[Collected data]
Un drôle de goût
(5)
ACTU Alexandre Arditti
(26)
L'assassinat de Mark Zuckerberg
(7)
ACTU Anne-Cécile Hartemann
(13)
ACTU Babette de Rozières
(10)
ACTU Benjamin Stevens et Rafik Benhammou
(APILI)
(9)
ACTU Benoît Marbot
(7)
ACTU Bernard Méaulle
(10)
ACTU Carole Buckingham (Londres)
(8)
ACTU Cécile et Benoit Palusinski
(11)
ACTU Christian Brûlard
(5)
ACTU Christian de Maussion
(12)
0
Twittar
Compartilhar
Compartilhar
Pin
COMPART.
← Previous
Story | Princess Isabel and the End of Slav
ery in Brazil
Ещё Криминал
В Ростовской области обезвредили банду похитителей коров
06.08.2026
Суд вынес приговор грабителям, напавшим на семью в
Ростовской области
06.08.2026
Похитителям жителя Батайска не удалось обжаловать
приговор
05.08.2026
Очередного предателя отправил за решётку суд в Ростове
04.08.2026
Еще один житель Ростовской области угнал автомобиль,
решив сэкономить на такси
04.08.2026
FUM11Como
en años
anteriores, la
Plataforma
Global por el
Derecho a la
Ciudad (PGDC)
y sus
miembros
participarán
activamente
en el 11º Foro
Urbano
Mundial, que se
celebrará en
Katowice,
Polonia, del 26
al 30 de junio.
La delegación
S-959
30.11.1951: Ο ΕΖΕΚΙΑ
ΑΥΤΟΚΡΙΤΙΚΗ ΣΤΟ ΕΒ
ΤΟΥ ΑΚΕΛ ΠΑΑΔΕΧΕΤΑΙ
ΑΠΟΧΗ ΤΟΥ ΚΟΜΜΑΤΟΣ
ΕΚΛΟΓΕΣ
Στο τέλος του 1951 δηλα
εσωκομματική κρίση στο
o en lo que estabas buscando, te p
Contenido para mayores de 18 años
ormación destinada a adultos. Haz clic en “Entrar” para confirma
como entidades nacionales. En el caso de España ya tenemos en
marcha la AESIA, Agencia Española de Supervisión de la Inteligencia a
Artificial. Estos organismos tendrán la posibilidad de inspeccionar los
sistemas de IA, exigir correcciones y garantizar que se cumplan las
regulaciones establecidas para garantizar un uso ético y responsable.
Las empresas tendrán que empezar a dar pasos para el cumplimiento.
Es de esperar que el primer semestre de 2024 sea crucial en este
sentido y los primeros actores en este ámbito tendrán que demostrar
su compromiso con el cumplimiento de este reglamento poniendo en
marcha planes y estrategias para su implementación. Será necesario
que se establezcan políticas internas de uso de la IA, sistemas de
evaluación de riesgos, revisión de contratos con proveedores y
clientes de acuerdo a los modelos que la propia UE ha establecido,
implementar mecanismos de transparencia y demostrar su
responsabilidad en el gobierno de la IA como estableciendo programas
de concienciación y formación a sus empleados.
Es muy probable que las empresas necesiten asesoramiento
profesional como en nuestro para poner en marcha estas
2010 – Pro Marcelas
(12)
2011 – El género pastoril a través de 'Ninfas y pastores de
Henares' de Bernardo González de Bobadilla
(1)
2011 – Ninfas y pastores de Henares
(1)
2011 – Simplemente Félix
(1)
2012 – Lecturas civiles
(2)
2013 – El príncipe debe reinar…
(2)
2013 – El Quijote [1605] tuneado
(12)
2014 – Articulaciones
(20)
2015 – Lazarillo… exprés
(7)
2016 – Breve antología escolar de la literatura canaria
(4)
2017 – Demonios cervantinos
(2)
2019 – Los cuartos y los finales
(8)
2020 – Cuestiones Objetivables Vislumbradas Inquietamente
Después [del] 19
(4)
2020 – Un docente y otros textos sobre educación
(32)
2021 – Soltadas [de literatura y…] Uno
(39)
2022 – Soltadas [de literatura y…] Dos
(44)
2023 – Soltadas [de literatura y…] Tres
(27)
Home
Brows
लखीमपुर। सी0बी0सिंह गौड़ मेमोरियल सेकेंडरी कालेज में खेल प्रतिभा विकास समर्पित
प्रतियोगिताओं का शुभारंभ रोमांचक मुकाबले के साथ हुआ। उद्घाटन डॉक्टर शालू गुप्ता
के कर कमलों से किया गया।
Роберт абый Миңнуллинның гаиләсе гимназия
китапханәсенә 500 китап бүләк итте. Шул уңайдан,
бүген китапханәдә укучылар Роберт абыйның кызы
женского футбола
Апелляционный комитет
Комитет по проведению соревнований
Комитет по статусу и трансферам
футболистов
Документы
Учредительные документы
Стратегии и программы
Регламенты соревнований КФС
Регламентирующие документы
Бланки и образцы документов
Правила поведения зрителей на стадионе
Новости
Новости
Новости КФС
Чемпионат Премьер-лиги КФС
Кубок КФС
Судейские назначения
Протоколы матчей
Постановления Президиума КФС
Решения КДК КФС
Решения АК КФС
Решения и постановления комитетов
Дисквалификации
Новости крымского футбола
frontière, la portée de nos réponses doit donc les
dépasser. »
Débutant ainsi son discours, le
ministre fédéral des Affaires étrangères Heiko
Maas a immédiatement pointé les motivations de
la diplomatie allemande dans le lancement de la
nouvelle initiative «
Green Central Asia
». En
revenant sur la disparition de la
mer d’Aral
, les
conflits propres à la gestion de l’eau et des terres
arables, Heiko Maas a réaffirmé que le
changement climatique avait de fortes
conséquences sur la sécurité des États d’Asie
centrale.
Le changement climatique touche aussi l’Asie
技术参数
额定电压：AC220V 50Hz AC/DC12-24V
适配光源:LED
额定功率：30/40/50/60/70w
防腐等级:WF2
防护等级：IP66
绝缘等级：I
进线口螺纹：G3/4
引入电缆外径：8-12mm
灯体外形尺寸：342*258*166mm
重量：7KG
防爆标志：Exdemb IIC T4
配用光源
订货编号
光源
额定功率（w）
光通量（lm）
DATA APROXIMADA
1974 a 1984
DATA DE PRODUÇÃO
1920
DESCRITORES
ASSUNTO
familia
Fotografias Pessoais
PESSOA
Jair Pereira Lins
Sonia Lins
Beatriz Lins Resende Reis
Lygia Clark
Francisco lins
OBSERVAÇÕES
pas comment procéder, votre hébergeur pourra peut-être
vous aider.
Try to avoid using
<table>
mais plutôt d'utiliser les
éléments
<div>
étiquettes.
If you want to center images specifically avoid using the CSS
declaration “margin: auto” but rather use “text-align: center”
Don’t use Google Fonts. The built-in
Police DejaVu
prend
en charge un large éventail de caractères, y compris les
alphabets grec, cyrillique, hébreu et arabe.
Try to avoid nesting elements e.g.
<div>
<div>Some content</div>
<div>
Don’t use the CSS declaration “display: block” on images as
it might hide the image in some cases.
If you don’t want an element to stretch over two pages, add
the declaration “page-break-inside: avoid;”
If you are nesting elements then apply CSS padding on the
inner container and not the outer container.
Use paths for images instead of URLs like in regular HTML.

### [WHAT THIS TASK INVOLVES]
Reproduce every line of the material above word for word, with the same line breaks.

### [SOLUTION TO THIS PROBLEM]
Un drôle de goût
(5)
ACTU Alexandre Arditti
(26)
L'assassinat de Mark Zuckerberg
(7)
ACTU Anne-Cécile Hartemann
(13)
ACTU Babette de Rozières
(10)
ACTU Benjamin Stevens et Rafik Benhammou
(APILI)
(9)
ACTU Benoît Marbot
(7)
ACTU Bernard Méaulle
(10)
ACTU Carole Buckingham (Londres)
(8)
ACTU Cécile et Benoit Palusinski
(11)
ACTU Christian Brûlard
(5)
ACTU Christian de Maussion
(12)
0
Twittar
Compartilhar
Compartilhar
Pin
COMPART.
← Previous
Story | Princess Isabel and the End of Slav
ery in Brazil
Ещё Криминал
В Ростовской области обезвредили банду похитителей коров
06.08.2026
Суд вынес приговор грабителям, напавшим на семью в
Ростовской области
06.08.2026
Похитителям жителя Батайска не удалось обжаловать
приговор
05.08.2026
Очередного предателя отправил за решётку суд в Ростове
04.08.2026
Еще один житель Ростовской области угнал автомобиль,
решив сэкономить на такси
04.08.2026
FUM11Como
en años
anteriores, la
Plataforma
Global por el
Derecho a la
Ciudad (PGDC)
y sus
miembros
participarán
activamente
en el 11º Foro
Urbano
Mundial, que se
celebrará en
Katowice,
Polonia, del 26
al 30 de junio.
La delegación
S-959
30.11.1951: Ο ΕΖΕΚΙΑ
ΑΥΤΟΚΡΙΤΙΚΗ ΣΤΟ ΕΒ
ΤΟΥ ΑΚΕΛ ΠΑΑΔΕΧΕΤΑΙ
ΑΠΟΧΗ ΤΟΥ ΚΟΜΜΑΤΟΣ
ΕΚΛΟΓΕΣ
Στο τέλος του 1951 δηλα
εσωκομματική κρίση στο
o en lo que estabas buscando, te p
Contenido para mayores de 18 años
ormación destinada a adultos. Haz clic en “Entrar” para confirma
como entidades nacionales. En el caso de España ya tenemos en
marcha la AESIA, Agencia Española de Supervisión de la Inteligencia a
Artificial. Estos organismos tendrán la posibilidad de inspeccionar los
sistemas de IA, exigir correcciones y garantizar que se cumplan las
regulaciones establecidas para garantizar un uso ético y responsable.
Las empresas tendrán que empezar a dar pasos para el cumplimiento.
Es de esperar que el primer semestre de 2024 sea crucial en este
sentido y los primeros actores en este ámbito tendrán que demostrar
su compromiso con el cumplimiento de este reglamento poniendo en
marcha planes y estrategias para su implementación. Será necesario
que se establezcan políticas internas de uso de la IA, sistemas de
evaluación de riesgos, revisión de contratos con proveedores y
clientes de acuerdo a los modelos que la propia UE ha establecido,
implementar mecanismos de transparencia y demostrar su
responsabilidad en el gobierno de la IA como estableciendo programas
de concienciación y formación a sus empleados.
Es muy probable que las empresas necesiten asesoramiento
profesional como en nuestro para poner en marcha estas
2010 – Pro Marcelas
(12)
2011 – El género pastoril a través de 'Ninfas y pastores de
Henares' de Bernardo González de Bobadilla
(1)
2011 – Ninfas y pastores de Henares
(1)
2011 – Simplemente Félix
(1)
2012 – Lecturas civiles
(2)
2013 – El príncipe debe reinar…
(2)
2013 – El Quijote [1605] tuneado
(12)
2014 – Articulaciones
(20)
2015 – Lazarillo… exprés
(7)
2016 – Breve antología escolar de la literatura canaria
(4)
2017 – Demonios cervantinos
(2)
2019 – Los cuartos y los finales
(8)
2020 – Cuestiones Objetivables Vislumbradas Inquietamente
Después [del] 19
(4)
2020 – Un docente y otros textos sobre educación
(32)
2021 – Soltadas [de literatura y…] Uno
(39)
2022 – Soltadas [de literatura y…] Dos
(44)
2023 – Soltadas [de literatura y…] Tres
(27)
Home
Brows
लखीमपुर। सी0बी0सिंह गौड़ मेमोरियल सेकेंडरी कालेज में खेल प्रतिभा विकास समर्पित
प्रतियोगिताओं का शुभारंभ रोमांचक मुकाबले के साथ हुआ। उद्घाटन डॉक्टर शालू गुप्ता
के कर कमलों से किया गया।
Роберт абый Миңнуллинның гаиләсе гимназия
китапханәсенә 500 китап бүләк итте. Шул уңайдан,
бүген китапханәдә укучылар Роберт абыйның кызы
женского футбола
Апелляционный комитет
Комитет по проведению соревнований
Комитет по статусу и трансферам
футболистов
Документы
Учредительные документы
Стратегии и программы
Регламенты соревнований КФС
Регламентирующие документы
Бланки и образцы документов
Правила поведения зрителей на стадионе
Новости
Новости
Новости КФС
Чемпионат Премьер-лиги КФС
Кубок КФС
Судейские назначения
Протоколы матчей
Постановления Президиума КФС
Решения КДК КФС
Решения АК КФС
Решения и постановления комитетов
Дисквалификации
Новости крымского футбола
frontière, la portée de nos réponses doit donc les
dépasser. »
Débutant ainsi son discours, le
ministre fédéral des Affaires étrangères Heiko
Maas a immédiatement pointé les motivations de
la diplomatie allemande dans le lancement de la
nouvelle initiative «
Green Central Asia
». En
revenant sur la disparition de la
mer d’Aral
, les
conflits propres à la gestion de l’eau et des terres
arables, Heiko Maas a réaffirmé que le
changement climatique avait de fortes
conséquences sur la sécurité des États d’Asie
centrale.
Le changement climatique touche aussi l’Asie
技术参数
额定电压：AC220V 50Hz AC/DC12-24V
适配光源:LED
额定功率：30/40/50/60/70w
防腐等级:WF2
防护等级：IP66
绝缘等级：I
进线口螺纹：G3/4
引入电缆外径：8-12mm
灯体外形尺寸：342*258*166mm
重量：7KG
防爆标志：Exdemb IIC T4
配用光源
订货编号
光源
额定功率（w）
光通量（lm）
DATA APROXIMADA
1974 a 1984
DATA DE PRODUÇÃO
1920
DESCRITORES
ASSUNTO
familia
Fotografias Pessoais
PESSOA
Jair Pereira Lins
Sonia Lins
Beatriz Lins Resende Reis
Lygia Clark
Francisco lins
OBSERVAÇÕES
pas comment procéder, votre hébergeur pourra peut-être
vous aider.
Try to avoid using
<table>
mais plutôt d'utiliser les
éléments
<div>
étiquettes.
If you want to center images specifically avoid using the CSS
declaration “margin: auto” but rather use “text-align: center”
Don’t use Google Fonts. The built-in
Police DejaVu
prend
en charge un large éventail de caractères, y compris les
alphabets grec, cyrillique, hébreu et arabe.
Try to avoid nesting elements e.g.
<div>
<div>Some content</div>
<div>
Don’t use the CSS declaration “display: block” on images as
it might hide the image in some cases.
If you don’t want an element to stretch over two pages, add
the declaration “page-break-inside: avoid;”
If you are nesting elements then apply CSS padding on the
inner container and not the outer container.
Use paths for images instead of URLs like in regular HTML.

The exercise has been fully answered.